ABOUT THIS EXERCISE: Write out each record below exactly as it appears, with no pictures.

Start of INFORMATION GIVEN

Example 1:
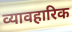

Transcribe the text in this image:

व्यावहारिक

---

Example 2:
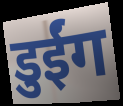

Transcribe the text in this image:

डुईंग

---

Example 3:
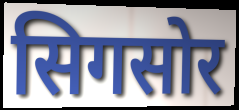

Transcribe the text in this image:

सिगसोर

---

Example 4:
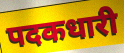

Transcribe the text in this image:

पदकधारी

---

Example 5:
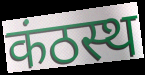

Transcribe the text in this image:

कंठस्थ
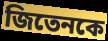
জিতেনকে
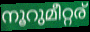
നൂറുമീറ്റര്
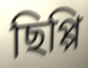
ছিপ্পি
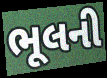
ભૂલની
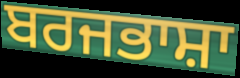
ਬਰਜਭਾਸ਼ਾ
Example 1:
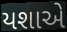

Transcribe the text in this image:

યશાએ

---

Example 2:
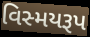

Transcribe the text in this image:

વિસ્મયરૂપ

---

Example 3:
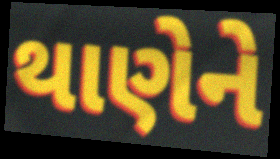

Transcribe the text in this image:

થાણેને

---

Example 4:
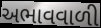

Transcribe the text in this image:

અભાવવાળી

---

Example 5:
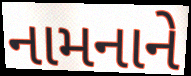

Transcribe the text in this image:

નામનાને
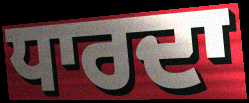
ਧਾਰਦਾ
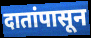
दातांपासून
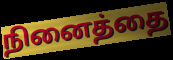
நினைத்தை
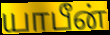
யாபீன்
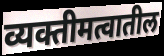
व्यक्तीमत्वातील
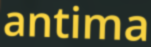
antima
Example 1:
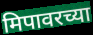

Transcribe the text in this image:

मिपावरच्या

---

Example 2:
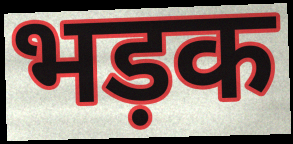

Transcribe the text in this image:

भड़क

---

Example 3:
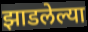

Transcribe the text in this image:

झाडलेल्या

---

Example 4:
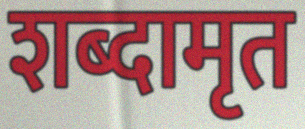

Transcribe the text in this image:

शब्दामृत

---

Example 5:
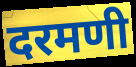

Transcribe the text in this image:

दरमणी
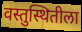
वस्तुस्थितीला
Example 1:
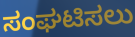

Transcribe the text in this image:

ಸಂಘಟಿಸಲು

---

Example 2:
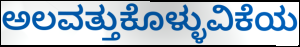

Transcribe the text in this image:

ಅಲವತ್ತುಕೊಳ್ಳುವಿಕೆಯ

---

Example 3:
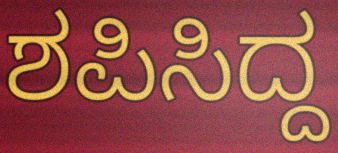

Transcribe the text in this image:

End of INFORMATION GIVEN

EXERCISE RESULT:
Example 1:

Transcribe the text in this image:

व्यावहारिक

---

Example 2:

Transcribe the text in this image:

डुईंग

---

Example 3:

Transcribe the text in this image:

सिगसोर

---

Example 4:

Transcribe the text in this image:

पदकधारी

---

Example 5:

Transcribe the text in this image:

कंठस्थ
জিতেনকে
നൂറുമീറ്റര്
ছিপ্পি
ભૂલની
ਬਰਜਭਾਸ਼ਾ
Example 1:

Transcribe the text in this image:

યશાએ

---

Example 2:

Transcribe the text in this image:

વિસ્મયરૂપ

---

Example 3:

Transcribe the text in this image:

થાણેને

---

Example 4:

Transcribe the text in this image:

અભાવવાળી

---

Example 5:

Transcribe the text in this image:

નામનાને
ਧਾਰਦਾ
दातांपासून
நினைத்தை
யாபீன்
व्यक्तीमत्वातील
antima
Example 1:

Transcribe the text in this image:

मिपावरच्या

---

Example 2:

Transcribe the text in this image:

भड़क

---

Example 3:

Transcribe the text in this image:

झाडलेल्या

---

Example 4:

Transcribe the text in this image:

शब्दामृत

---

Example 5:

Transcribe the text in this image:

दरमणी
वस्तुस्थितीला
Example 1:

Transcribe the text in this image:

ಸಂಘಟಿಸಲು

---

Example 2:

Transcribe the text in this image:

ಅಲವತ್ತುಕೊಳ್ಳುವಿಕೆಯ

---

Example 3:

Transcribe the text in this image:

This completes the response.